The Pursuit of Happiness (1971)

The Pursuit of Happiness (1971)


A sensitive college kid (Michael Sarrazin, They Shoot Horses, Don’t They?) drives down the street and accidentally hits and kills a pedestrian. The young man’s wealthy relatives come to the rescue, but they only make things worse.

Reaction & Thoughts:

The Pursuit of Happiness, written by George Sherman and Jon Boothe, and directed by Robert Mulligan (To Kill A Mockingbird and Summer of ’42), is your typical counterculture film — it’s a full-frontal attack on American complacency. When it comes to films like this one, context is everything. A little extra effort is required here to understand the issues.

However, considering the fact that today’s jaded Millennials have a thing or two in common with the “dazed and confused” baby-boomers, this is perhaps a bit less dated than what it appears to be at first glance. The film’s anti-establishment vibe is harder to swallow for people like me (Generation X), who are perpetually stuck between the two discontented generations. Frankly, I could never understand what a seemingly intelligent young man had against “mainstreamness.”

Mulligan, a fine director with no discerning style, had a soft spot for frustrated characters, and this picture is no exception. This is not one of his best films though. Mulligan did much better the same year with Summer of ’42, a far more effective exploration of discontentment. Thematically and stylistically, The Pursuit of Happiness is just a bit too flat, and that probably explains its obscurity.
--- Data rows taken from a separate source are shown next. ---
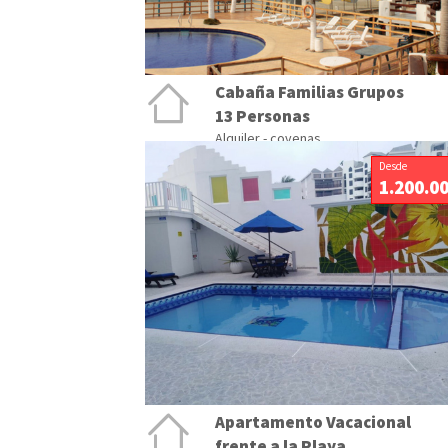
Cabaña Familias Grupos
13 Personas
Alquiler - covenas
Desde
1.200.0
Apartamento Vacacional
frente a la Playa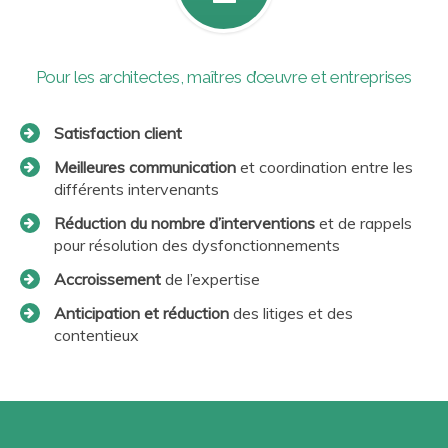
Pour les architectes, maîtres d’œuvre et entreprises
Satisfaction client
Meilleures communication
et coordination entre les
différents intervenants
Réduction du nombre d’interventions
et de rappels
pour résolution des dysfonctionnements
Accroissement
de l’expertise
Anticipation et réduction
des litiges et des
contentieux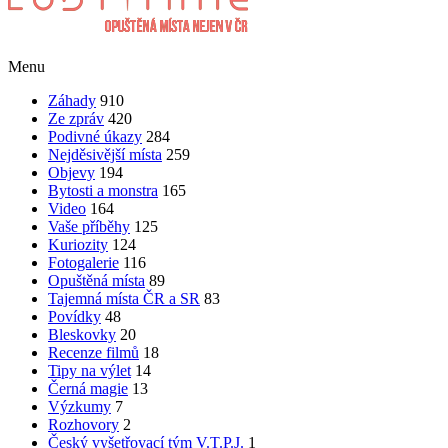
Menu
Záhady
910
Ze zpráv
420
Podivné úkazy
284
Nejděsivější místa
259
Objevy
194
Bytosti a monstra
165
Video
164
Vaše příběhy
125
Kuriozity
124
Fotogalerie
116
Opuštěná místa
89
Tajemná místa ČR a SR
83
Povídky
48
Bleskovky
20
Recenze filmů
18
Tipy na výlet
14
Černá magie
13
Výzkumy
7
Rozhovory
2
Český vyšetřovací tým V.T.P.J.
1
Mulligan does get good performances out of Sarrazin and Barbara Hershey (The Entity), who plays Sarrazin’s faithful girlfriend. The cast includes lots of familiar faces. E. G. Marshall (Twelve Angry Men) plays a powerful lawyer. Arthur Hill (The Andromeda Strain) is Sarrazin’s father. William Devane (Rolling Thunder) plays a pilot. Barnard Hughes (The Lost Boys) has a bit as a judge. Charles Durning (Tootsie) appears as a cop. Also with Rue McClanahan (TV’s The Golden Girls), Robert Klein (Primary Colors), and, in her last film role, Ruth White (No Way To Treat A Lady).

Composer Randy Newman (Monsters Inc.) wrote the film’s theme song —  an appropriately lazy ballad — and sings it during the credits.

Conclusions & Final Thoughts:

Overall, The Pursuit of Happiness is an okay time capsule with a terrific cast of character actors. Not to be confused with Will Smith’s 2006 bio-pic The Pursuit of Happyness. Color, 93 minutes, Rated PG-13.